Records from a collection
------------------------------------
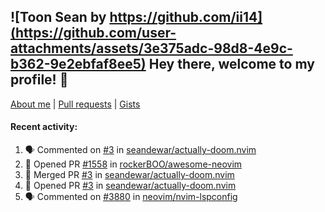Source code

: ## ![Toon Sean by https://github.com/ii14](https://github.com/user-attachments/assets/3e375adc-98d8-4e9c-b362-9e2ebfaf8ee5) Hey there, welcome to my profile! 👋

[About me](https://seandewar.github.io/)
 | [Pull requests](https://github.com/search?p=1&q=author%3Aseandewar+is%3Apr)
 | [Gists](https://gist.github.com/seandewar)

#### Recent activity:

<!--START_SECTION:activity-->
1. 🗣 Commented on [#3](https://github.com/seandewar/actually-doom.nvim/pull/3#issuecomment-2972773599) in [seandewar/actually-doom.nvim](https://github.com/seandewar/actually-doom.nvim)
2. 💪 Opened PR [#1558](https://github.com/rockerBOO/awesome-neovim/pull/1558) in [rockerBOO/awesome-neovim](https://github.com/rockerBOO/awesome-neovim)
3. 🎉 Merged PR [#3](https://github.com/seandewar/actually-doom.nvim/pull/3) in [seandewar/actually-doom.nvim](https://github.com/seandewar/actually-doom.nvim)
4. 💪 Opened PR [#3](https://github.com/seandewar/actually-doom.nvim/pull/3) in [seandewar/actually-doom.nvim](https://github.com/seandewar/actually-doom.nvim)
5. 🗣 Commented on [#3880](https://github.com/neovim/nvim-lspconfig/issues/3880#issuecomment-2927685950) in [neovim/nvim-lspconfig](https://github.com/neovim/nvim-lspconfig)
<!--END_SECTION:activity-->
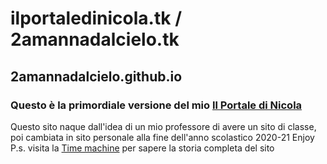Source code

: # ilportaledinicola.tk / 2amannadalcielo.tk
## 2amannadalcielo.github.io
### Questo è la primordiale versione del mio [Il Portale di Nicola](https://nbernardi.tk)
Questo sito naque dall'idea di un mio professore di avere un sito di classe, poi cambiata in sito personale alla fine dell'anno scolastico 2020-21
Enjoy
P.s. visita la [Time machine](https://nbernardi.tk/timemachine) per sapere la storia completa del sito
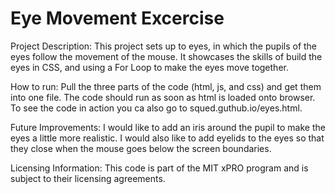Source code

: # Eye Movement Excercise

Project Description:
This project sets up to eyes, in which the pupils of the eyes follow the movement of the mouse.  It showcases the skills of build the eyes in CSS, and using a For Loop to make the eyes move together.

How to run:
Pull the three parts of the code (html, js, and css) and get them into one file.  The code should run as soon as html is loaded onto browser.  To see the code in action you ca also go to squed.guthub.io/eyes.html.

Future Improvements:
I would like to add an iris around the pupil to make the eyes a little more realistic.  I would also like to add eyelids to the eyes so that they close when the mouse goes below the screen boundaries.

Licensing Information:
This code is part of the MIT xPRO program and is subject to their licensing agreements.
------------------------------------
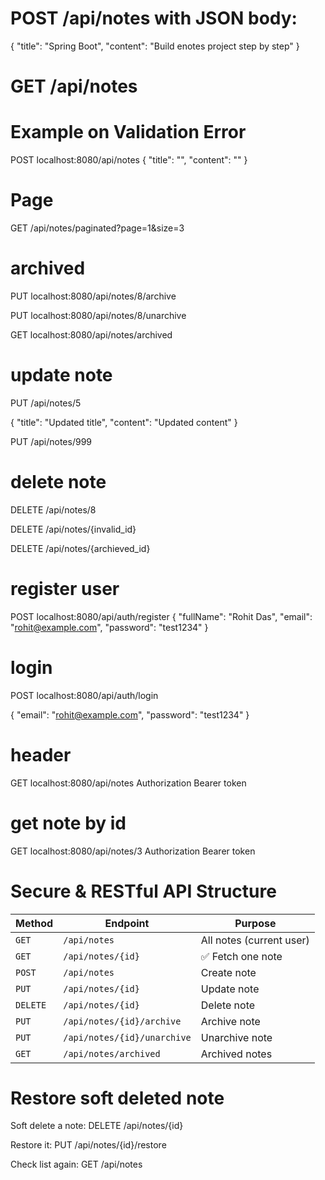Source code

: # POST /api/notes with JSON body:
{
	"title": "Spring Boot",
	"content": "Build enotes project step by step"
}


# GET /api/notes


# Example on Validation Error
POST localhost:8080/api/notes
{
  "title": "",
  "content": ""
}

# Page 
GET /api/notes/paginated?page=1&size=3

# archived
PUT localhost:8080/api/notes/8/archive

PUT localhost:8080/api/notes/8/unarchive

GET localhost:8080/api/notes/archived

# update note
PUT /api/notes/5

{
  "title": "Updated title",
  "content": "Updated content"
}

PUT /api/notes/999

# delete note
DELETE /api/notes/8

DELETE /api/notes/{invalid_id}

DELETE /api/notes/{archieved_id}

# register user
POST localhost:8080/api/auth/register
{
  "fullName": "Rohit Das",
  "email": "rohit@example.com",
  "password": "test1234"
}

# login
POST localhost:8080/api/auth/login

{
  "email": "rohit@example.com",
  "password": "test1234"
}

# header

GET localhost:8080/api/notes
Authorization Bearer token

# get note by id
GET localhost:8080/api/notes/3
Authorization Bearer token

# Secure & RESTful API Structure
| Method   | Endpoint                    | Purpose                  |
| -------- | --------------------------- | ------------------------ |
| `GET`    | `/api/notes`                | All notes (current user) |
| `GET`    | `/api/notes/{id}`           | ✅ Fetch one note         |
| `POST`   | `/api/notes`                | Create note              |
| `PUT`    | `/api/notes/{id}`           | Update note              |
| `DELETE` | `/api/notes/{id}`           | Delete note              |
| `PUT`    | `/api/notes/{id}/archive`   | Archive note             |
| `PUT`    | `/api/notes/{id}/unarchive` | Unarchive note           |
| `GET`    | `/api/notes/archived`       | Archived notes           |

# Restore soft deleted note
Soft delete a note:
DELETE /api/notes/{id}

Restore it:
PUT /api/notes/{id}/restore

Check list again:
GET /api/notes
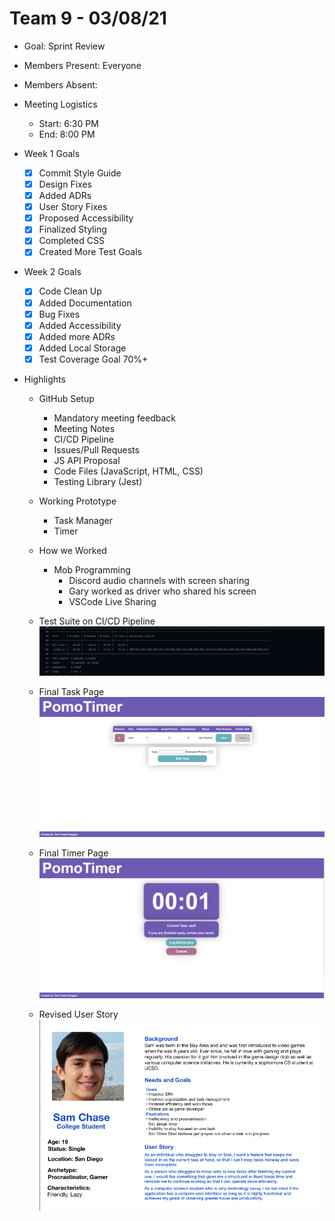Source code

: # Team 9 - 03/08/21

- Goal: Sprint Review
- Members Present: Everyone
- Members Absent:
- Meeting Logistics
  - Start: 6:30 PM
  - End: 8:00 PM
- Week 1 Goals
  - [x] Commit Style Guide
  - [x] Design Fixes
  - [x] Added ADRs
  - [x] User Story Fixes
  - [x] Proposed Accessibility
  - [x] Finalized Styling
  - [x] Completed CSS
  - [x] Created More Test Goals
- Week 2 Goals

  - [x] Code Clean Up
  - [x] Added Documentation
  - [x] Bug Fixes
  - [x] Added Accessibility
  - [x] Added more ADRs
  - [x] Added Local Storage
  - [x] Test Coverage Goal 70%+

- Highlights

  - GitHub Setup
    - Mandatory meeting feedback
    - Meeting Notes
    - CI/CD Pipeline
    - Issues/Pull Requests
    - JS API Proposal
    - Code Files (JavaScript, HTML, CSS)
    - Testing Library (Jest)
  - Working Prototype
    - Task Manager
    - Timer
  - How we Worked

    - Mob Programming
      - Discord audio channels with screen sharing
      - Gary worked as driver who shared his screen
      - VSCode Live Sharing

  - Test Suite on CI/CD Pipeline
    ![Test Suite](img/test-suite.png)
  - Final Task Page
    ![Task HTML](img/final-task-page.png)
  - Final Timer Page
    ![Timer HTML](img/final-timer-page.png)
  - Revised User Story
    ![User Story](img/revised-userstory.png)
------------------------------------
AIM OF THE TASK: Repeat, exactly as they stand above, the lines from the line with "- [x] Code Clean Up" to the line with "- Gary worked", both lines included.

FINISHED EXERCISE:
  - [x] Code Clean Up
  - [x] Added Documentation
  - [x] Bug Fixes
  - [x] Added Accessibility
  - [x] Added more ADRs
  - [x] Added Local Storage
  - [x] Test Coverage Goal 70%+

- Highlights

  - GitHub Setup
    - Mandatory meeting feedback
    - Meeting Notes
    - CI/CD Pipeline
    - Issues/Pull Requests
    - JS API Proposal
    - Code Files (JavaScript, HTML, CSS)
    - Testing Library (Jest)
  - Working Prototype
    - Task Manager
    - Timer
  - How we Worked

    - Mob Programming
      - Discord audio channels with screen sharing
      - Gary worked as driver who shared his screen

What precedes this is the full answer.